__Directions__
Quote everything from the row containing "list Users can" down to the row containing "546, 1125, 678]", both included, and nothing else.

▼▼▼

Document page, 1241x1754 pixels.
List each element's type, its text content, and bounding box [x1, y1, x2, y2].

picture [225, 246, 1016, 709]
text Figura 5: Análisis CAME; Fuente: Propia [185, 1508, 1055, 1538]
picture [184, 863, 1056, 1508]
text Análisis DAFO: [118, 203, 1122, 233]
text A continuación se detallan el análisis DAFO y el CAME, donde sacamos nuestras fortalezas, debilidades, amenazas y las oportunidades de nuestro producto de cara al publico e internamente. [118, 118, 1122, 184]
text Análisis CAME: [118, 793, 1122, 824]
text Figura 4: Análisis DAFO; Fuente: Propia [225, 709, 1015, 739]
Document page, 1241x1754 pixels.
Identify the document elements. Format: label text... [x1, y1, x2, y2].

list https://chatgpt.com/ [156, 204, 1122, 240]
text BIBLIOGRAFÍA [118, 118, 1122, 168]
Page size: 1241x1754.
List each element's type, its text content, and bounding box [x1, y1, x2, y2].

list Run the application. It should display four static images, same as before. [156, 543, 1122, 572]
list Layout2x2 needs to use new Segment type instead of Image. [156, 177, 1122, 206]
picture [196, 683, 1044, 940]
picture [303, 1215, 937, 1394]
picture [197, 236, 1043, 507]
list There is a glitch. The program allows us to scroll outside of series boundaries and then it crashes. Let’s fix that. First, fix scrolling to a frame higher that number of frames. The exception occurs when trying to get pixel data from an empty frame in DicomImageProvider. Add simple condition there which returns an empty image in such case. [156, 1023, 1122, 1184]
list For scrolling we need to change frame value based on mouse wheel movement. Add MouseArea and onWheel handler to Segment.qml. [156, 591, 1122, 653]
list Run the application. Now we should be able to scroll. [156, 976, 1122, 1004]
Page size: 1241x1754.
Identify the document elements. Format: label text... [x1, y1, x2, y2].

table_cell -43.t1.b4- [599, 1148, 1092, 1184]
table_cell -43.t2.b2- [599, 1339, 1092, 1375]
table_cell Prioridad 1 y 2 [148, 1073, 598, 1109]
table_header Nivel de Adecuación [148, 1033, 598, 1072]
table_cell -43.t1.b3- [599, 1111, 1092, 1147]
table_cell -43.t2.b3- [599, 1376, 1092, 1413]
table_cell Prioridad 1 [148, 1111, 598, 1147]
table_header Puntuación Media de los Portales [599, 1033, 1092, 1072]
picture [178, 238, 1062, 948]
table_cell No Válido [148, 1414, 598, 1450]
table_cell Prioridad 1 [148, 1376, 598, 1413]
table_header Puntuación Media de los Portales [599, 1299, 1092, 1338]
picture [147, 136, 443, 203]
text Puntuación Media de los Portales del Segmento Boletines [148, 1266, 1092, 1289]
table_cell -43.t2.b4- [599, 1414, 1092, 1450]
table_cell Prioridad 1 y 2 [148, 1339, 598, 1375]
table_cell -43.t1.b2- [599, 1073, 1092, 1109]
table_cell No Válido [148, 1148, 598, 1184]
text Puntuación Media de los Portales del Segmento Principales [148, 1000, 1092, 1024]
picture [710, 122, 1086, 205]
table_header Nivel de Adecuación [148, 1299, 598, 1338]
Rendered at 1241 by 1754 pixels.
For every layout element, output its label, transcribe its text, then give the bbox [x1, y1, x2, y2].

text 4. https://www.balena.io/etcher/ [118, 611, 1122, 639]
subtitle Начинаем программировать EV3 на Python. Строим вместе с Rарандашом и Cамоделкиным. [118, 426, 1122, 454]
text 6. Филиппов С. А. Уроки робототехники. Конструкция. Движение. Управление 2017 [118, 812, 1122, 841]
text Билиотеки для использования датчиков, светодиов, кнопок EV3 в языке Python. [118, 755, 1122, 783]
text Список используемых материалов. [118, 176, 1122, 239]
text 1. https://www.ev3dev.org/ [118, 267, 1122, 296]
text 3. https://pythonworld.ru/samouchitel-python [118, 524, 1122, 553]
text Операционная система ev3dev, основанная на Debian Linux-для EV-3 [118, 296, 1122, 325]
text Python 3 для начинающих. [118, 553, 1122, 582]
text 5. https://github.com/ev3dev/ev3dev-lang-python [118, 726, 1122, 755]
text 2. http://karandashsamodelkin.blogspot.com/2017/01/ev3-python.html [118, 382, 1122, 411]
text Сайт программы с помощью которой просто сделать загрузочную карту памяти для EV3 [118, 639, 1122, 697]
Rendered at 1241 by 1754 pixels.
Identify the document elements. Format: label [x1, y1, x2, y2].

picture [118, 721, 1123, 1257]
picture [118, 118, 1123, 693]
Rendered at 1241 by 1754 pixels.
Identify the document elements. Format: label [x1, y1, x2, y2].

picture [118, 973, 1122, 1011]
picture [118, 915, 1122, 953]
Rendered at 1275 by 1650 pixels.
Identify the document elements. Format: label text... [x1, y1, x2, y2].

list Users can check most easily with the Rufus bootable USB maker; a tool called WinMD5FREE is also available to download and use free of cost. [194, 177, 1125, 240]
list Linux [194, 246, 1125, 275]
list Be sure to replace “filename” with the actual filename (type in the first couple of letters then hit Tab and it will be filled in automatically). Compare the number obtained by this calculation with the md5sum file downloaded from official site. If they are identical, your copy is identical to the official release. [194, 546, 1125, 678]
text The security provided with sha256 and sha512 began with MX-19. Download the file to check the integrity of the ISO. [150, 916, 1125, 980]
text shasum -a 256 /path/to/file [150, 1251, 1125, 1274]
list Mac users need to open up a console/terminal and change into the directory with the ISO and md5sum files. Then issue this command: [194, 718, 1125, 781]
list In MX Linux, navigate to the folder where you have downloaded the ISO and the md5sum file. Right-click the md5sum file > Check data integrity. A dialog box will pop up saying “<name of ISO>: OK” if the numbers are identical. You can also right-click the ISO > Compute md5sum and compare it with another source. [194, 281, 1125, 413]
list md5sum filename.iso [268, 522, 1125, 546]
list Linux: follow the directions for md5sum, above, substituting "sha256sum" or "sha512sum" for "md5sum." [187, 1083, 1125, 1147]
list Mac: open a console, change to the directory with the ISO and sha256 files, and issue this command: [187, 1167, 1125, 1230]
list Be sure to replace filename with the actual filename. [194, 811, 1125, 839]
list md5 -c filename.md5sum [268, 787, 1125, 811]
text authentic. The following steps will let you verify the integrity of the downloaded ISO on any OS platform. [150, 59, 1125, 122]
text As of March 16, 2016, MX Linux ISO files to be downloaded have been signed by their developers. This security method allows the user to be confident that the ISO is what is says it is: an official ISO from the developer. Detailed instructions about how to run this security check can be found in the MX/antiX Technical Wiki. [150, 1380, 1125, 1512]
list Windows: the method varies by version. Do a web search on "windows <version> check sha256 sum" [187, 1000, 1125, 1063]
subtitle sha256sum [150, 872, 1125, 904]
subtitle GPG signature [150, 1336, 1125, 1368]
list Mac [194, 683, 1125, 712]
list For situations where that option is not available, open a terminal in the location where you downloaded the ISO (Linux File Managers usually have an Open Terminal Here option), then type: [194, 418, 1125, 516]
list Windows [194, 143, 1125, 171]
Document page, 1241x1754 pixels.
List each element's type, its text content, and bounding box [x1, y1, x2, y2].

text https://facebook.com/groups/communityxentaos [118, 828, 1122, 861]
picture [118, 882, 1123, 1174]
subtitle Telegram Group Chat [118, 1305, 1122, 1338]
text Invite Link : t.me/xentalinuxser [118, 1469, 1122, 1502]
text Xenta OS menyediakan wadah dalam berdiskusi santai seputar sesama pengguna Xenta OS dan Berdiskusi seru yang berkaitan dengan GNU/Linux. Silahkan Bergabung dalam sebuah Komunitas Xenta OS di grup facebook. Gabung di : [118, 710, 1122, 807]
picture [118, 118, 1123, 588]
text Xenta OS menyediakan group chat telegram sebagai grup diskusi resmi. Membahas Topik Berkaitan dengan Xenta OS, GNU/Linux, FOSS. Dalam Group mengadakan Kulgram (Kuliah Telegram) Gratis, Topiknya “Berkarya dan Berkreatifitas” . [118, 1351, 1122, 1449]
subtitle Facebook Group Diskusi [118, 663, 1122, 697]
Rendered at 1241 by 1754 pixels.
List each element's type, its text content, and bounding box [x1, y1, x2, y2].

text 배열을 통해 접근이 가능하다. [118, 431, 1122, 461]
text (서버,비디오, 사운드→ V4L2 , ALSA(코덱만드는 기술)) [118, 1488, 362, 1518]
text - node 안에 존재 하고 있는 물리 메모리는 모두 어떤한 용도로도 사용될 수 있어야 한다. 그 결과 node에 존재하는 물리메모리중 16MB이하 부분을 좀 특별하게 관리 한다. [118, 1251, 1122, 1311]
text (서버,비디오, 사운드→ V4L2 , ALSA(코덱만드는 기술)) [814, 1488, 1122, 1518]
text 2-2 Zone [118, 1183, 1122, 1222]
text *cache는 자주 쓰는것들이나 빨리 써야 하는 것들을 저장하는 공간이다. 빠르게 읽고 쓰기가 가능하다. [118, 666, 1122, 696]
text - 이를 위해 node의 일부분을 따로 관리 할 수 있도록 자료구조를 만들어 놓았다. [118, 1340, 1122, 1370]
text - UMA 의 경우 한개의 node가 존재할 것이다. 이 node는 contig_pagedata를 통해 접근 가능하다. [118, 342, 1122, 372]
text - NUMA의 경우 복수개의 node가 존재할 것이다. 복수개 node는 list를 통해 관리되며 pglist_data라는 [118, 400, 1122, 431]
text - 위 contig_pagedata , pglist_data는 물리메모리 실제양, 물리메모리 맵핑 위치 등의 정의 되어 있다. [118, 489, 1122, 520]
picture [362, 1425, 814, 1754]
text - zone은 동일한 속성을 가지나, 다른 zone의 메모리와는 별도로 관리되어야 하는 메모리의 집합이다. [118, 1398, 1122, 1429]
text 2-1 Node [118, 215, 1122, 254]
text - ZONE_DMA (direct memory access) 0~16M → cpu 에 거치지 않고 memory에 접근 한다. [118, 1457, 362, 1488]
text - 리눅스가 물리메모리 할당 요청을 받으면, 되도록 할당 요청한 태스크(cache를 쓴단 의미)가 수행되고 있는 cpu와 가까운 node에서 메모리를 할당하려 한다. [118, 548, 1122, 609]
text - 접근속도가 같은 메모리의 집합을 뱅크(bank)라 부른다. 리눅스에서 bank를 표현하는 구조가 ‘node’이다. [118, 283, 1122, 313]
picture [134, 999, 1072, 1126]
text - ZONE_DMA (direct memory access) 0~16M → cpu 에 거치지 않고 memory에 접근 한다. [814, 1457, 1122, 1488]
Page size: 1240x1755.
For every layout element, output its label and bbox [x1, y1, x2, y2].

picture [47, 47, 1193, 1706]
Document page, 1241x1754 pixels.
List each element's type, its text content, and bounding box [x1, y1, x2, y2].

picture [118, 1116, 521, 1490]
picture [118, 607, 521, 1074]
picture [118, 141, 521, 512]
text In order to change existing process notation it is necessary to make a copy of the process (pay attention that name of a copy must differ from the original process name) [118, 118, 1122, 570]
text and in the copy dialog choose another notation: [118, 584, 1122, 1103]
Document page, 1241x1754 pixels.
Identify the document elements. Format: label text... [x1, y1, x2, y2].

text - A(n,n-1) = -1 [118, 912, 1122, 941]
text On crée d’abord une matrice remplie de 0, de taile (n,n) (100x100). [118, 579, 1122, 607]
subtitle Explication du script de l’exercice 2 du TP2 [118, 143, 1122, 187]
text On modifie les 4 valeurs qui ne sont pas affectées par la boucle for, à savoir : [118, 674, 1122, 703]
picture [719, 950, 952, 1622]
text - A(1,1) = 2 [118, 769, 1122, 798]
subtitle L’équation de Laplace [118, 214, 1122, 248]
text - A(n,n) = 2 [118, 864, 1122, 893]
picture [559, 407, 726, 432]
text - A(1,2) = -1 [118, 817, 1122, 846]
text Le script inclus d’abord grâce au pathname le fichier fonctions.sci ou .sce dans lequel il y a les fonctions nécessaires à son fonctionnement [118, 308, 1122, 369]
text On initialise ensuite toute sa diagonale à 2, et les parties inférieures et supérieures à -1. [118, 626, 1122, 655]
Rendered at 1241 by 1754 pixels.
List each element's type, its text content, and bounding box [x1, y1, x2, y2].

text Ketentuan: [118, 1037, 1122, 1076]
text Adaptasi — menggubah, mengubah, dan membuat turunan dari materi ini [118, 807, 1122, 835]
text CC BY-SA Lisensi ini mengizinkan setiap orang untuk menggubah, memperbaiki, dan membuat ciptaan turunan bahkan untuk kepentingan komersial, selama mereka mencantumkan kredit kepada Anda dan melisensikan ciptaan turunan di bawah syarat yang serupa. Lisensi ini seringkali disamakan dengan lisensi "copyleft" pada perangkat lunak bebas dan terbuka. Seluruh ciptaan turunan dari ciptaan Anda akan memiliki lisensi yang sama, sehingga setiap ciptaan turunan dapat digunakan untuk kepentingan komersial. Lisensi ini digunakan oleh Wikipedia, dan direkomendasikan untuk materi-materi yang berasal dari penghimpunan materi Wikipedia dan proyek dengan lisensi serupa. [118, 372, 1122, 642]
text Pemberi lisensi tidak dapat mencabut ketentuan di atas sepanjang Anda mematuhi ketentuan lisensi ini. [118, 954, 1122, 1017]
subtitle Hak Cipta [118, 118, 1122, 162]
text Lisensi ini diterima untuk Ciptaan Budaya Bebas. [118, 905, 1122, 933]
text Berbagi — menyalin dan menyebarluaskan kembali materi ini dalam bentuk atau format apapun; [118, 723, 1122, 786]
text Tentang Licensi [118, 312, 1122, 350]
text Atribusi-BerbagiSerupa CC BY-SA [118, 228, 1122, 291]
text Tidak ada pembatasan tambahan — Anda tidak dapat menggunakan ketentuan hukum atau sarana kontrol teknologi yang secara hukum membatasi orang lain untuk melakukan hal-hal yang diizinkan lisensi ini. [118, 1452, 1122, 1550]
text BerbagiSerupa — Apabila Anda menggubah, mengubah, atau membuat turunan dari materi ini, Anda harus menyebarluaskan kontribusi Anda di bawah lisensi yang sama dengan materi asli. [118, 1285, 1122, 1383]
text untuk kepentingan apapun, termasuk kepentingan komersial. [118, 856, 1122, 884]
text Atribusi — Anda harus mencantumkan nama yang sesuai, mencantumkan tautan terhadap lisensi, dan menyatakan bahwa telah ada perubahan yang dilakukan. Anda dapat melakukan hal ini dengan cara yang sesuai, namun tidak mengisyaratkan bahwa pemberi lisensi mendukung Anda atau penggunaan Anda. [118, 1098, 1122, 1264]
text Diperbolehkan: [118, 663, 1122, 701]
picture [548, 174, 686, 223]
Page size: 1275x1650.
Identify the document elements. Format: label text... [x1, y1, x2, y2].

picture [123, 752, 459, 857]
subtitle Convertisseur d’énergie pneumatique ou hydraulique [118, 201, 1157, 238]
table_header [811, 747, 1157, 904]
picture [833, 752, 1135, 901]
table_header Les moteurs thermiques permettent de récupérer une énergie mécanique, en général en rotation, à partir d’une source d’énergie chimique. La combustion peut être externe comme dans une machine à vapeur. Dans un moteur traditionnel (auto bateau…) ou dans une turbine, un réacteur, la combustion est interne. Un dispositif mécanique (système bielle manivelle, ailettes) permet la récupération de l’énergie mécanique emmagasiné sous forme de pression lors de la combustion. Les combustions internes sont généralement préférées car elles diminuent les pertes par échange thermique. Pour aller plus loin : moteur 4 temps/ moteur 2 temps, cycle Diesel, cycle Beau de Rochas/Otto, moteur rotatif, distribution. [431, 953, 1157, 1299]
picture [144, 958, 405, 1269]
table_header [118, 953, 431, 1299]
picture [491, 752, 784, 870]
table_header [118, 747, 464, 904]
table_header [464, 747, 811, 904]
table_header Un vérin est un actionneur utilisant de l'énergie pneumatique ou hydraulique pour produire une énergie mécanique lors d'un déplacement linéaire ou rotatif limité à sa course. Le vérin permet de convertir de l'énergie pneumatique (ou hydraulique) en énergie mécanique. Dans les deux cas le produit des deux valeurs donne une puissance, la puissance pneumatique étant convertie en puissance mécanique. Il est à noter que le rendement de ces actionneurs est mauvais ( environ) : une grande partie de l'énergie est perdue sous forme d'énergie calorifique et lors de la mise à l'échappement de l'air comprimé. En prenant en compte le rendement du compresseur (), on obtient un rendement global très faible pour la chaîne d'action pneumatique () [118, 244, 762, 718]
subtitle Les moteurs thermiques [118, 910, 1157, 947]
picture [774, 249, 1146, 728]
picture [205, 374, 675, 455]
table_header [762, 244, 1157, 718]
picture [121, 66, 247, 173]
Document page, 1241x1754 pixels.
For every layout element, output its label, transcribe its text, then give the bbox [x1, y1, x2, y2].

▲▲▲

__Solution below__
list Users can check most easily with the Rufus bootable USB maker; a tool called WinMD5FREE is also available to download and use free of cost. [194, 177, 1125, 240]
list Linux [194, 246, 1125, 275]
list Be sure to replace “filename” with the actual filename (type in the first couple of letters then hit Tab and it will be filled in automatically). Compare the number obtained by this calculation with the md5sum file downloaded from official site. If they are identical, your copy is identical to the official release. [194, 546, 1125, 678]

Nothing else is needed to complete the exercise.